Task requirements: Word for word, write out the entries that follow, omitting all pictures.

Stored dataset items:
────────────────
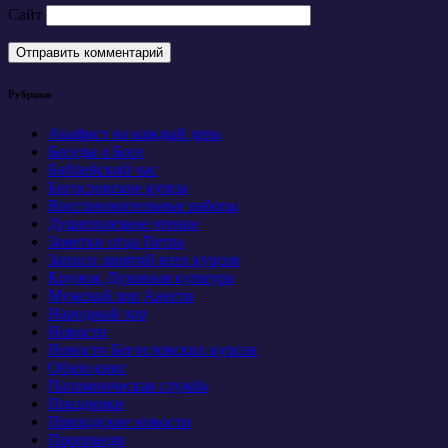
Сайт
Рубрики
Акафист на каждый день
Беседы о Боге
Библейский час
Богословские курсы
Восстановительные работы
Душеполезное чтение
Заметки отца Петра
Записи занятий всех курсов
Кружок Духовная культура
Мужской хор Анести
Народный хор
Новости
Новости Богословских курсов
Обзор книг
Паломническая служба
Праздники
Приходские новости
Проповеди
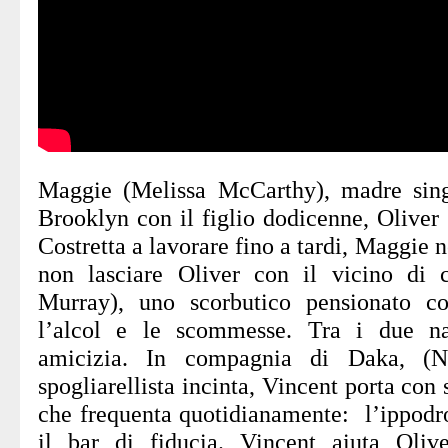
Maggie (Melissa McCarthy), madre singl
Brooklyn con il figlio dodicenne, Oliver 
Costretta a lavorare fino a tardi, Maggie n
non lasciare Oliver con il vicino di c
Murray), uno scorbutico pensionato c
l’alcol e le scommesse. Tra i due na
amicizia. In compagnia di Daka, (N
spogliarellista incinta, Vincent porta con 
che frequenta quotidianamente: l’ippodro
il bar di fiducia. Vincent aiuta Oliv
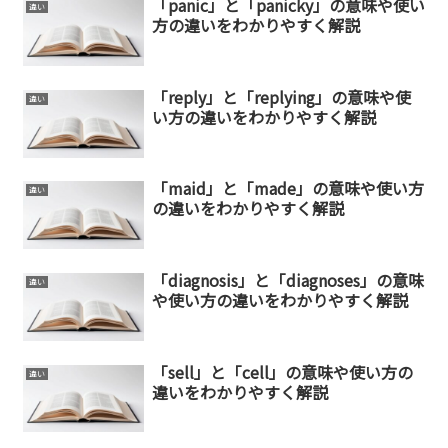
「panic」と「panicky」の意味や使い
違い
方の違いをわかりやすく解説
「reply」と「replying」の意味や使
違い
い方の違いをわかりやすく解説
「maid」と「made」の意味や使い方
違い
の違いをわかりやすく解説
「diagnosis」と「diagnoses」の意味
違い
や使い方の違いをわかりやすく解説
「sell」と「cell」の意味や使い方の
違い
違いをわかりやすく解説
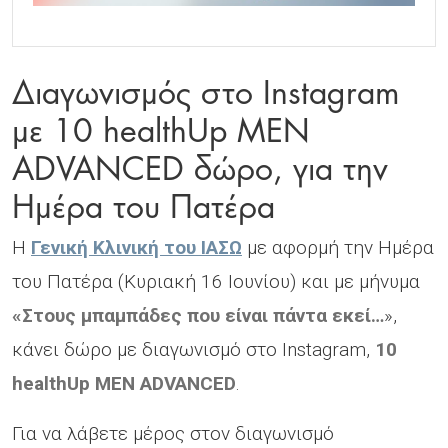
Διαγωνισμός στο Instagram
με 10 healthUp MEN
ADVANCED δώρο, για την
Ημέρα του Πατέρα
H
Γενική Κλινική του ΙΑΣΩ
με αφορμή την Ημέρα
του Πατέρα (Κυριακή 16 Ιουνίου) και με μήνυμα
«Στους μπαμπάδες που είναι πάντα εκεί…
»,
κάνει δώρο με διαγωνισμό στο Instagram,
10
healthUp MEN ADVANCED
.
Για να λάβετε μέρος στον διαγωνισμό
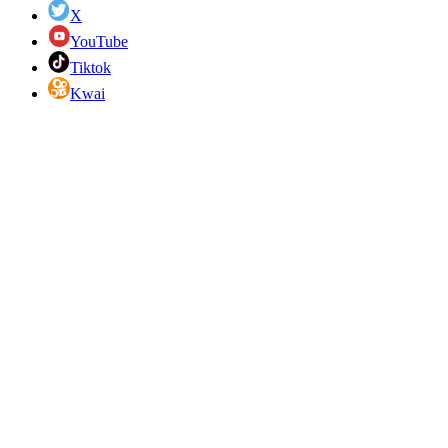
X
YouTube
Tiktok
Kwai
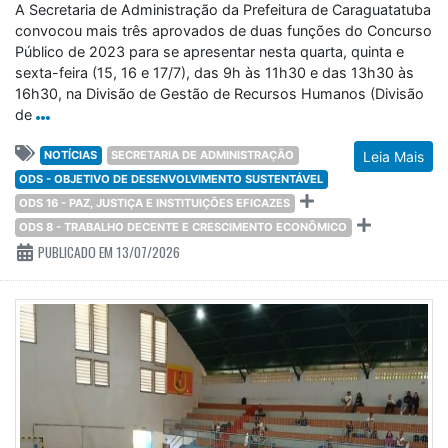
A Secretaria de Administração da Prefeitura de Caraguatatuba
convocou mais três aprovados de duas funções do Concurso
Público de 2023 para se apresentar nesta quarta, quinta e
sexta-feira (15, 16 e 17/7), das 9h às 11h30 e das 13h30 às
16h30, na Divisão de Gestão de Recursos Humanos (Divisão
de
NOTÍCIAS
SECRETARIA DE ADMINISTRAÇÃO
Leia Mais
ODS - OBJETIVO DE DESENVOLVIMENTO SUSTENTÁVEL
ODS 16 - PAZ, JUSTIÇA E INSTITUIÇÕES EFICAZES
ODS 8 - TRABALHO DECENTE E CRESCIMENTO ECONÔMICO
PUBLICADO EM 13/07/2026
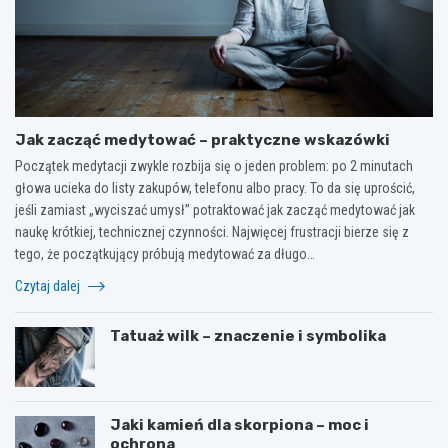
Jak zacząć medytować – praktyczne wskazówki
Początek medytacji zwykle rozbija się o jeden problem: po 2 minutach
głowa ucieka do listy zakupów, telefonu albo pracy. To da się uprościć,
jeśli zamiast „wyciszać umysł” potraktować jak zacząć medytować jak
naukę krótkiej, technicznej czynności. Najwięcej frustracji bierze się z
tego, że początkujący próbują medytować za długo…
Czytaj dalej
Tatuaż wilk – znaczenie i symbolika
Jaki kamień dla skorpiona – moc i
ochrona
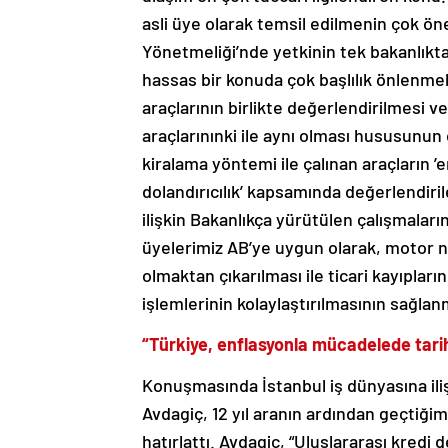
asli üye olarak temsil edilmenin çok öne
Yönetmeliği’nde yetkinin tek bakanlıkta
hassas bir konuda çok başlılık önlenmeli.
araçlarının birlikte değerlendirilmesi v
araçlarınınki ile aynı olması hususunun
kiralama yöntemi ile çalınan araçların ’
dolandırıcılık’ kapsamında değerlendiril
ilişkin Bakanlıkça yürütülen çalışmaları
üyelerimiz AB’ye uygun olarak, motor nu
olmaktan çıkarılması ile ticari kayıpl
işlemlerinin kolaylaştırılmasının sağlan
“Türkiye, enflasyonla mücadelede tari
Konuşmasında İstanbul iş dünyasına il
Avdagiç, 12 yıl aranın ardından geçtiğim
hatırlattı. Avdagiç, “Uluslararası kred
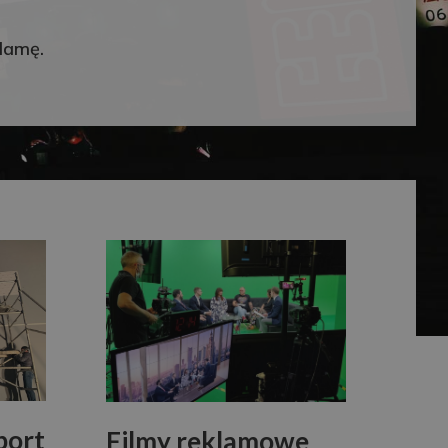
klamę.
port
Filmy reklamowe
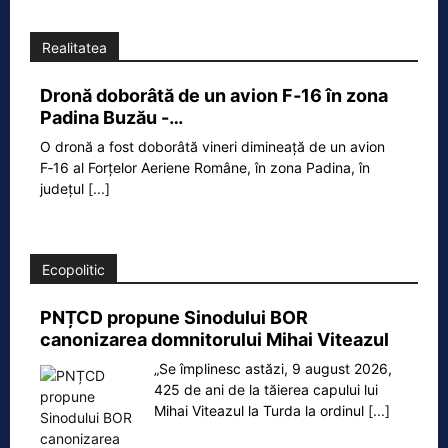
Realitatea
Dronă doborâtă de un avion F‑16 în zona
Padina Buzău -…
O dronă a fost doborâtă vineri dimineață de un avion
F‑16 al Forțelor Aeriene Române, în zona Padina, în
județul
[...]
Ecopolitic
PNȚCD propune Sinodului BOR
canonizarea domnitorului Mihai Viteazul
„Se împlinesc astăzi, 9 august 2026,
425 de ani de la tăierea capului lui
Mihai Viteazul la Turda la ordinul
[...]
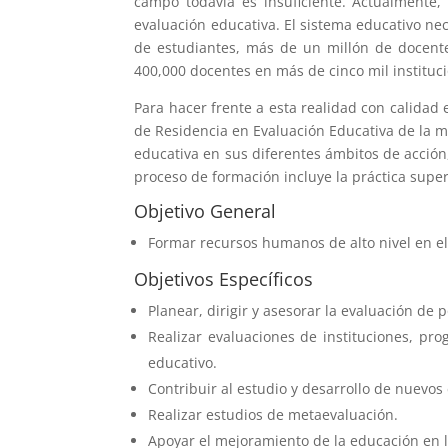
campo todavía es insuficiente. Actualmente,
evaluación educativa. El sistema educativo ne
de estudiantes, más de un millón de docente
400,000 docentes en más de cinco mil instituc
Para hacer frente a esta realidad con calida
de Residencia en Evaluación Educativa de la ma
educativa en sus diferentes ámbitos de acción
proceso de formación incluye la práctica super
Objetivo General
Formar recursos humanos de alto nivel en el 
Objetivos Específicos
Planear, dirigir y asesorar la evaluación de 
Realizar evaluaciones de instituciones, pr
educativo.
Contribuir al estudio y desarrollo de nuevos
Realizar estudios de metaevaluación.
Apoyar el mejoramiento de la educación en l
────────────────
Answer section:
Сайт
Рубрики
Акафист на каждый день
Беседы о Боге
Библейский час
Богословские курсы
Восстановительные работы
Душеполезное чтение
Заметки отца Петра
Записи занятий всех курсов
Кружок Духовная культура
Мужской хор Анести
Народный хор
Новости
Новости Богословских курсов
Обзор книг
Паломническая служба
Праздники
Приходские новости
Проповеди
Maggie (Melissa McCarthy), madre singl
Brooklyn con il figlio dodicenne, Oliver 
Costretta a lavorare fino a tardi, Maggie n
non lasciare Oliver con il vicino di c
Murray), uno scorbutico pensionato c
l’alcol e le scommesse. Tra i due na
amicizia. In compagnia di Daka, (N
spogliarellista incinta, Vincent porta con 
che frequenta quotidianamente: l’ippodro
il bar di fiducia. Vincent aiuta Oliv
「panic」と「panicky」の意味や使い
違い
方の違いをわかりやすく解説
「reply」と「replying」の意味や使
違い
い方の違いをわかりやすく解説
「maid」と「made」の意味や使い方
違い
の違いをわかりやすく解説
「diagnosis」と「diagnoses」の意味
違い
や使い方の違いをわかりやすく解説
「sell」と「cell」の意味や使い方の
違い
違いをわかりやすく解説
Διαγωνισμός στο Instagram
με 10 healthUp MEN
ADVANCED δώρο, για την
Ημέρα του Πατέρα
H
Γενική Κλινική του ΙΑΣΩ
με αφορμή την Ημέρα
του Πατέρα (Κυριακή 16 Ιουνίου) και με μήνυμα
«Στους μπαμπάδες που είναι πάντα εκεί…
»,
κάνει δώρο με διαγωνισμό στο Instagram,
10
healthUp MEN ADVANCED
.
Για να λάβετε μέρος στον διαγωνισμό
X
YouTube
Tiktok
Kwai
A Secretaria de Administração da Prefeitura de Caraguatatuba
convocou mais três aprovados de duas funções do Concurso
Público de 2023 para se apresentar nesta quarta, quinta e
sexta-feira (15, 16 e 17/7), das 9h às 11h30 e das 13h30 às
16h30, na Divisão de Gestão de Recursos Humanos (Divisão
de
NOTÍCIAS
SECRETARIA DE ADMINISTRAÇÃO
Leia Mais
ODS - OBJETIVO DE DESENVOLVIMENTO SUSTENTÁVEL
ODS 16 - PAZ, JUSTIÇA E INSTITUIÇÕES EFICAZES
ODS 8 - TRABALHO DECENTE E CRESCIMENTO ECONÔMICO
PUBLICADO EM 13/07/2026
Jak zacząć medytować – praktyczne wskazówki
Początek medytacji zwykle rozbija się o jeden problem: po 2 minutach
głowa ucieka do listy zakupów, telefonu albo pracy. To da się uprościć,
jeśli zamiast „wyciszać umysł” potraktować jak zacząć medytować jak
naukę krótkiej, technicznej czynności. Najwięcej frustracji bierze się z
tego, że początkujący próbują medytować za długo…
Czytaj dalej
Tatuaż wilk – znaczenie i symbolika
Jaki kamień dla skorpiona – moc i
ochrona
asli üye olarak temsil edilmenin çok öne
Yönetmeliği’nde yetkinin tek bakanlıkta
hassas bir konuda çok başlılık önlenmeli.
araçlarının birlikte değerlendirilmesi v
araçlarınınki ile aynı olması hususunun
kiralama yöntemi ile çalınan araçların ’
dolandırıcılık’ kapsamında değerlendiril
ilişkin Bakanlıkça yürütülen çalışmaları
üyelerimiz AB’ye uygun olarak, motor nu
olmaktan çıkarılması ile ticari kayıpl
işlemlerinin kolaylaştırılmasının sağlan
“Türkiye, enflasyonla mücadelede tari
Konuşmasında İstanbul iş dünyasına il
Avdagiç, 12 yıl aranın ardından geçtiğim
hatırlattı. Avdagiç, “Uluslararası kred
klamę.
port
Filmy reklamowe
Realitatea
Dronă doborâtă de un avion F‑16 în zona
Padina Buzău -…
O dronă a fost doborâtă vineri dimineață de un avion
F‑16 al Forțelor Aeriene Române, în zona Padina, în
județul
[...]
Ecopolitic
PNȚCD propune Sinodului BOR
canonizarea domnitorului Mihai Viteazul
„Se împlinesc astăzi, 9 august 2026,
425 de ani de la tăierea capului lui
Mihai Viteazul la Turda la ordinul
[...]
campo todavía es insuficiente. Actualmente,
evaluación educativa. El sistema educativo ne
de estudiantes, más de un millón de docente
400,000 docentes en más de cinco mil instituc
Para hacer frente a esta realidad con calida
de Residencia en Evaluación Educativa de la ma
educativa en sus diferentes ámbitos de acción
proceso de formación incluye la práctica super
Objetivo General
Formar recursos humanos de alto nivel en el 
Objetivos Específicos
Planear, dirigir y asesorar la evaluación de 
Realizar evaluaciones de instituciones, pr
educativo.
Contribuir al estudio y desarrollo de nuevos
Realizar estudios de metaevaluación.
Apoyar el mejoramiento de la educación en l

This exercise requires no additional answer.